For convenience based businesses, this could be a new trend. It cuts down on overhead, reduces shrink, updates inventory in real-time and gives deep analytics to a retailer about what people are purchasing and when (consider that this data can be cross-referenced with weather, for instance, to discover that more cookies are sold on rainy days.)

Amazon was right to start this experiment with a grocery store. It’s hard to imagine another retail endeavor with such ripe potential for impulse purchasing. For those with carts, your only limit is your cart. For those with baskets, your only limit is what you can carry. We’ll have to watch to see what the results are of this experiment, but the science tells us this will lead to increased purchase frequency and larger cart size.

An interesting recent change in purchasing is the increase in tips caused by adding tip “buttons” to POS terminals in restaurants. When presented with tip percentage options, people often choose a higher tip percentage than if they had paid cash. There is an interesting bit of cognitive science here. The buttons play on three things – the suppression of friction makes it easier to spend more without consideration, the options indicate to us that perhaps others tip more than we might, and that can create a competition reflex, and we simply have a preference for round numbers. This leads to happier waiters, and much happier restaurateurs as a result.

When presented with tip percentage options (in POS terminals), people often choose a higher tip percentage than if they had paid cash.

How can retailers harness the power of frictionless purchasing? Getting your company fully up and running with a completely frictionless payment system can be expensive and may result in downtime or lost sales, so it’s not always easily done.
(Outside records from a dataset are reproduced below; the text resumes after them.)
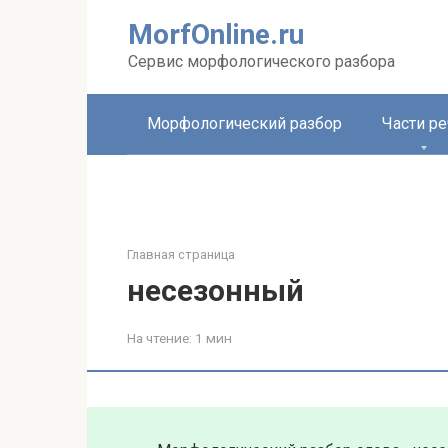
Перейти
MorfOnline.ru
к
контенту
Сервис морфологического разбора
Морфологический разбор
Части ре
Главная страница
несезонный
На чтение:
1 мин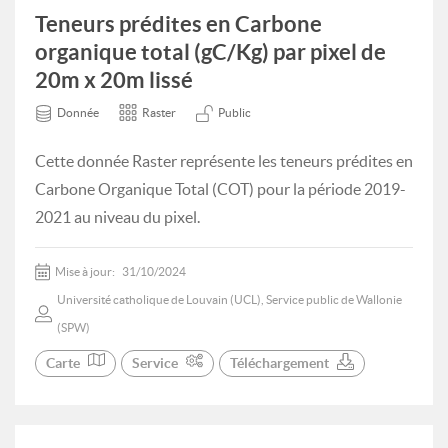
Teneurs prédites en Carbone
organique total (gC/Kg) par pixel de
20m x 20m lissé
Donnée
Raster
Public
Cette donnée Raster représente les teneurs prédites en
Carbone Organique Total (COT) pour la période 2019-
2021 au niveau du pixel.
Mise à jour:
31/10/2024
Université catholique de Louvain (UCL), Service public de Wallonie
(SPW)
Carte
Service
Téléchargement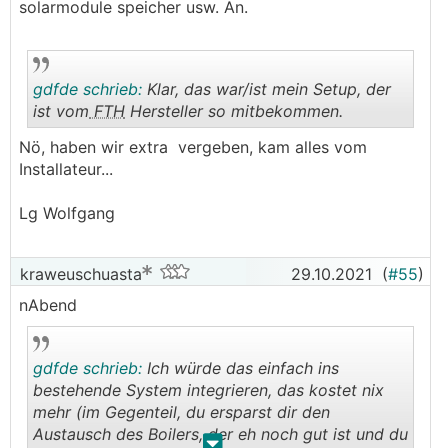
solarmodule speicher usw. An.
gdfde schrieb:
Klar, das war/ist mein Setup, der
ist vom
FTH
Hersteller so mitbekommen.
Nö, haben wir extra vergeben, kam alles vom
.
.
Installateur...
Lg Wolfgang
kraweuschuasta
29.10.2021
(
#55
)
nAbend
gdfde schrieb:
Ich würde das einfach ins
bestehende System integrieren, das kostet nix
mehr (im Gegenteil, du ersparst dir den
Austausch des Boilers, der eh noch gut ist und du
.
.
If you’re not in the position to switch to a new system, consider adding options. Square is one of many companies offering simple payments that only require a phone or an iPad to work. These systems often add payment options like Paypal, which aren’t available easy elsewhere.
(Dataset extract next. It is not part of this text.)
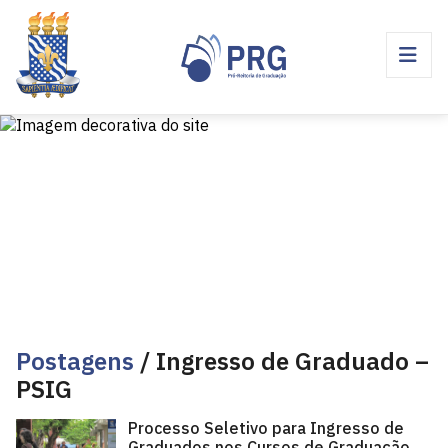
Postagens
/ Ingresso de Graduado –
PSIG
Processo Seletivo para Ingresso de
Graduados nos Cursos de Graduação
Another option for retailers that seems to be working is the hybrid of buying online and picking up in-store. This way, you’re capitalizing on people who are incorporating shopping with you into their normal routine. If you can make this frictionless, so they can grab and go, you could see lift in your sales and cart size. Salesfloor has a ‘reserve in store” feature coming in 2017. For now, purchases can be made online and shipped to the customer’s home. Stay tuned!
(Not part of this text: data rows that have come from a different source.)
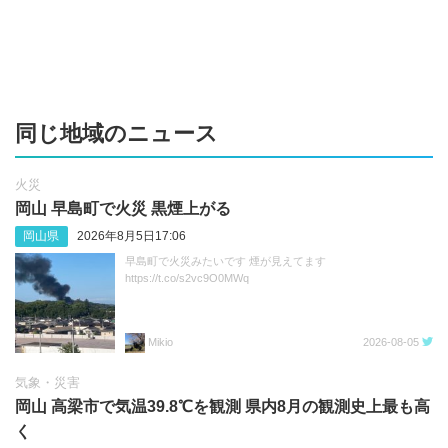
同じ地域のニュース
火災
岡山 早島町で火災 黒煙上がる
岡山県
2026年8月5日17:06
早島町で火災みたいです 煙が見えてます
https://t.co/s2vc9O0MWq
Mikio
2026-08-05
気象・災害
岡山 高梁市で気温39.8℃を観測 県内8月の観測史上最も高
く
If your business is primarily online, you can consider testing options for your cart procedure. Amazon’s 1-click purchasing is popular for the simple reason that users can shop and go as long as their details are up-to-date.

Looking at the science on the tip button, there are some interesting ideas for e-commerce retailers. Suggesting items that would fill a cart for free shipping or entitle a customer to a perk is an easy, frictionless way of increasing cart sizes.  Salesfloor associates can offer these types of perks through a marketing campaign to their clients or more generally, by simply engaging with customers as they shop online.

Not every method of making purchasing frictionless comes down to technology.

Not every method of making purchasing frictionless comes down to technology. Businesses can look to companies like Apple and Sephora for guidance on what the future of payment might look like: having terminals in hand throughout the store, on demand, allowing customers to walk up to a sales associate, skipping big lineups. After the transaction, the customer just walks out. Receipts are sent to their desired email, so they can retrieve them as needed.

The psychology of shopping is an emerging and rapidly changing area of study, but some basic human behaviors remain consistent, which makes it easier for retailers to make small, educated tests of their markets to see whether these tests result in larger carts and higher purchase frequency. We think that retailers who make this leap will have their choice of consumers ready to spend some serious money.